> **AUSGEWÄHLTER ABSCHNITT**
┏━━

Während des Mittelalters erlebte Andenes seine Hochzeit, war im 16. Jahrhundert gar der größte Fischereiort in der gesamten Provinz Nordland. Grund dafür waren die ertragreichen und nahegelegenen Fischgründe, vor allem im Andfjord zwischen Andøya und Senja. Es kamen regelmäßig holländische und deutsche Händler, um hier Stockfisch zu kaufen und es gab auch feste Handelskontakte mit der Hanse in Bergen[6] und mit den Pomoren.[7] Im 16. und 17. Jahrhundert nutzten dann auch holländische Walfänger die günstige Lage zum Verbreitungsgebiet der Pottwale. Kurz vor der Küste fällt der Meeresboden hier bis zu einer Tiefe von 1000 m ab; in diesen Tiefen jagen die Pottwale Kraken und tauchen dabei regelmäßig zum Atmen auf.

┗━━

> **ZEILEN**
┏━━

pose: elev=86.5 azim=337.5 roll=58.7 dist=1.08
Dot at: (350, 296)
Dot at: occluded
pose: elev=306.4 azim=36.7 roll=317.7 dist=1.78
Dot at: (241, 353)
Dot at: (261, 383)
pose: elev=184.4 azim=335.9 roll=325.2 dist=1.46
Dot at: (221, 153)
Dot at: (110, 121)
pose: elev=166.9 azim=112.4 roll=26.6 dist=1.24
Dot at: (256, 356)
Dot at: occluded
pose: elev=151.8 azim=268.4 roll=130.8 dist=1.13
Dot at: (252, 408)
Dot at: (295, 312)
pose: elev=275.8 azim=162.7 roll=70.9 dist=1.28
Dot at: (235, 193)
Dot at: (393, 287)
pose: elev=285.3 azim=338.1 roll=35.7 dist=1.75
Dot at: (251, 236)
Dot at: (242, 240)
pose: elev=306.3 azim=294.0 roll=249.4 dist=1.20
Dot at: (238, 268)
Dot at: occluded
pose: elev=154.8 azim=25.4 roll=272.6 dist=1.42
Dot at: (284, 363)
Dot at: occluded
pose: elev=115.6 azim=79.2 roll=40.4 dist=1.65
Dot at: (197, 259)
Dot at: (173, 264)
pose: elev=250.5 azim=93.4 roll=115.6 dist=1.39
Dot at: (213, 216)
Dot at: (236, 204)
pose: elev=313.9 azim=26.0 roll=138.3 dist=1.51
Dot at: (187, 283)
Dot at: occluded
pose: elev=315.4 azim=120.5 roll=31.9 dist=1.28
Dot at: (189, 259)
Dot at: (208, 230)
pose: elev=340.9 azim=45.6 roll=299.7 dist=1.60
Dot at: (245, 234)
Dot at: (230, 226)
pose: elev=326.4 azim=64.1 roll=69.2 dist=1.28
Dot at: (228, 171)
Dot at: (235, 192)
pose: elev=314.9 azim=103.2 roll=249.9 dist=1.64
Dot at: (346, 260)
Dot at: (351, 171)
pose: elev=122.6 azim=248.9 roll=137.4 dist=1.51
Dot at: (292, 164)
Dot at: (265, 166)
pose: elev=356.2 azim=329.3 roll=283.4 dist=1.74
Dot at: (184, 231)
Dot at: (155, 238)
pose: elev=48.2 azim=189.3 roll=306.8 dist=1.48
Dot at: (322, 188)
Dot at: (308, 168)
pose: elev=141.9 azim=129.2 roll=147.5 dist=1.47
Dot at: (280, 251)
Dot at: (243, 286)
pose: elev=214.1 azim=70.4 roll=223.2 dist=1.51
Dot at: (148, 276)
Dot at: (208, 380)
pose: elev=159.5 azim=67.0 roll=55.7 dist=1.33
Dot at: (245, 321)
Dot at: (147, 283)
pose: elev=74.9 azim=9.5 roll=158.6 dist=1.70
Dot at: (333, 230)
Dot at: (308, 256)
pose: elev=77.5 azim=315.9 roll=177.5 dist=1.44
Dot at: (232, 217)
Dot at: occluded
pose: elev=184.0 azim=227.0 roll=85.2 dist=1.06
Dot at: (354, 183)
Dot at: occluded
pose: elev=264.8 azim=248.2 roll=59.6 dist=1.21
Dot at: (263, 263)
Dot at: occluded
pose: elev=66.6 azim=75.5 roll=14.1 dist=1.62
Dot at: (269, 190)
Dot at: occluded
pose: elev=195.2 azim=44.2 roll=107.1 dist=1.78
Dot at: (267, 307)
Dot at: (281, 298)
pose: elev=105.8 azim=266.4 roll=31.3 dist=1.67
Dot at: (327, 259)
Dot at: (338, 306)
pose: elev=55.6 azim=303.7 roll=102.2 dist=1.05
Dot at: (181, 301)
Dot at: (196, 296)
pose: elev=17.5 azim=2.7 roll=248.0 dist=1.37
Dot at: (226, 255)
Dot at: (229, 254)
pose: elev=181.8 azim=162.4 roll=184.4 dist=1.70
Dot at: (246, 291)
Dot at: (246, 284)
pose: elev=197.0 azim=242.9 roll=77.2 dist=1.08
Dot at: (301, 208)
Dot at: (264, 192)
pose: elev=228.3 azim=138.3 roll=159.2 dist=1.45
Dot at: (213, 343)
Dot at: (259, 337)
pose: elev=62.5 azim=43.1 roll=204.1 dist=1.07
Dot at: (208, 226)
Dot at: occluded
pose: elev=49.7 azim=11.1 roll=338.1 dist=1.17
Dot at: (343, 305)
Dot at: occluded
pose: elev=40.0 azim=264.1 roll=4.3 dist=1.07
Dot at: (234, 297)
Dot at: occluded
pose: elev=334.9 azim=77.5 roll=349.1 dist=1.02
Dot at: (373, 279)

┗━━

> **SCHRIFTLICHE AUFGABE A**
Beantworte zum Abschnitt über Andenes diese Fragen:
(i) In welchem Jahrhundert war Andenes der größte Fischereiort der Provinz Nordland?
(ii) Was kauften holländische und deutsche Händler in Andenes?
(iii) Was jagen die Pottwale in den Tiefen vor der Küste?
> **SCHRIFTLICHE AUFGABE B**
Gib aus dem Abschnitt über Andenes die Stelle von „Während des Mittelalters“ bis einschließlich „zum Atmen auf.“ wortgetreu wieder.

> **VOLLSTÄNDIGE AUSGABE A**
(i) Im 16. Jahrhundert.
(ii) Stockfisch.
(iii) Kraken.

> **VOLLSTÄNDIGE AUSGABE B**
Während des Mittelalters erlebte Andenes seine Hochzeit, war im 16. Jahrhundert gar der größte Fischereiort in der gesamten Provinz Nordland. Grund dafür waren die ertragreichen und nahegelegenen Fischgründe, vor allem im Andfjord zwischen Andøya und Senja. Es kamen regelmäßig holländische und deutsche Händler, um hier Stockfisch zu kaufen und es gab auch feste Handelskontakte mit der Hanse in Bergen[6] und mit den Pomoren.[7] Im 16. und 17. Jahrhundert nutzten dann auch holländische Walfänger die günstige Lage zum Verbreitungsgebiet der Pottwale. Kurz vor der Küste fällt der Meeresboden hier bis zu einer Tiefe von 1000 m ab; in diesen Tiefen jagen die Pottwale Kraken und tauchen dabei regelmäßig zum Atmen auf.